#### [WHAT IS BEING ASKED]
Give back the records in full, with every line exactly as it was.

━━━━

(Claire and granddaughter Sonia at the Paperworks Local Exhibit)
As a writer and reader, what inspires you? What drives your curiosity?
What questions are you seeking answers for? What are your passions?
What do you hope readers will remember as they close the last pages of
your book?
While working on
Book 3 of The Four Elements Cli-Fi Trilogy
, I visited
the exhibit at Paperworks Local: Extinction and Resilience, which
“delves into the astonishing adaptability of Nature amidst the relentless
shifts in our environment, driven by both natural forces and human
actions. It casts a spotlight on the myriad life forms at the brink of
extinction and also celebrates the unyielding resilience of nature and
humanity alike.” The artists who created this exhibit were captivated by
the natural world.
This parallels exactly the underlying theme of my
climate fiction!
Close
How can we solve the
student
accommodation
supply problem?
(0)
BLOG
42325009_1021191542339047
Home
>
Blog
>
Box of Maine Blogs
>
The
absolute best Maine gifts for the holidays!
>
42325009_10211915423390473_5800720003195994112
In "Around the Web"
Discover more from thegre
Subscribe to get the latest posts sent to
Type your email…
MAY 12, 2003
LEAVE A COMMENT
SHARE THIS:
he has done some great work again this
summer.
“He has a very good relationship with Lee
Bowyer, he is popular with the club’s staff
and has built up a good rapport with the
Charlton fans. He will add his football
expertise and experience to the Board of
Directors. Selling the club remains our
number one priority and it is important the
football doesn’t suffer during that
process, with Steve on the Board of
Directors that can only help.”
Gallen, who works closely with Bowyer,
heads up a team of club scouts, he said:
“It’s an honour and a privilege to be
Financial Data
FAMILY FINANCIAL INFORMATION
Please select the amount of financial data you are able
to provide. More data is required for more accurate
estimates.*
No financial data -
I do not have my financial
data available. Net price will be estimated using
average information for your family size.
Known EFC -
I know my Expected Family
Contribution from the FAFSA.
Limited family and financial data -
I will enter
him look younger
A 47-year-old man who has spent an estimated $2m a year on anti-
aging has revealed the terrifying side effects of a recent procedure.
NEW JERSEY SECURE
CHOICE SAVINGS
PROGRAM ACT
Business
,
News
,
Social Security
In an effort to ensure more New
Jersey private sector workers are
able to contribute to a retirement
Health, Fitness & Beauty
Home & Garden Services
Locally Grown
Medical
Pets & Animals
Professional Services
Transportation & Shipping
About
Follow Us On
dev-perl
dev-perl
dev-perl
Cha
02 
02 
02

━━━━

#### [WORKED SOLUTION]
(Claire and granddaughter Sonia at the Paperworks Local Exhibit)
As a writer and reader, what inspires you? What drives your curiosity?
What questions are you seeking answers for? What are your passions?
What do you hope readers will remember as they close the last pages of
your book?
While working on
Book 3 of The Four Elements Cli-Fi Trilogy
, I visited
the exhibit at Paperworks Local: Extinction and Resilience, which
“delves into the astonishing adaptability of Nature amidst the relentless
shifts in our environment, driven by both natural forces and human
actions. It casts a spotlight on the myriad life forms at the brink of
extinction and also celebrates the unyielding resilience of nature and
humanity alike.” The artists who created this exhibit were captivated by
the natural world.
This parallels exactly the underlying theme of my
climate fiction!
Close
How can we solve the
student
accommodation
supply problem?
(0)
BLOG
42325009_1021191542339047
Home
>
Blog
>
Box of Maine Blogs
>
The
absolute best Maine gifts for the holidays!
>
42325009_10211915423390473_5800720003195994112
In "Around the Web"
Discover more from thegre
Subscribe to get the latest posts sent to
Type your email…
MAY 12, 2003
LEAVE A COMMENT
SHARE THIS:
he has done some great work again this
summer.
“He has a very good relationship with Lee
Bowyer, he is popular with the club’s staff
and has built up a good rapport with the
Charlton fans. He will add his football
expertise and experience to the Board of
Directors. Selling the club remains our
number one priority and it is important the
football doesn’t suffer during that
process, with Steve on the Board of
Directors that can only help.”
Gallen, who works closely with Bowyer,
heads up a team of club scouts, he said:
“It’s an honour and a privilege to be
Financial Data
FAMILY FINANCIAL INFORMATION
Please select the amount of financial data you are able
to provide. More data is required for more accurate
estimates.*
No financial data -
I do not have my financial
data available. Net price will be estimated using
average information for your family size.
Known EFC -
I know my Expected Family
Contribution from the FAFSA.
Limited family and financial data -
I will enter
him look younger
A 47-year-old man who has spent an estimated $2m a year on anti-
aging has revealed the terrifying side effects of a recent procedure.
NEW JERSEY SECURE
CHOICE SAVINGS
PROGRAM ACT
Business
,
News
,
Social Security
In an effort to ensure more New
Jersey private sector workers are
able to contribute to a retirement
Health, Fitness & Beauty
Home & Garden Services
Locally Grown
Medical
Pets & Animals
Professional Services
Transportation & Shipping
About
Follow Us On
dev-perl
dev-perl
dev-perl
Cha
02 
02 
02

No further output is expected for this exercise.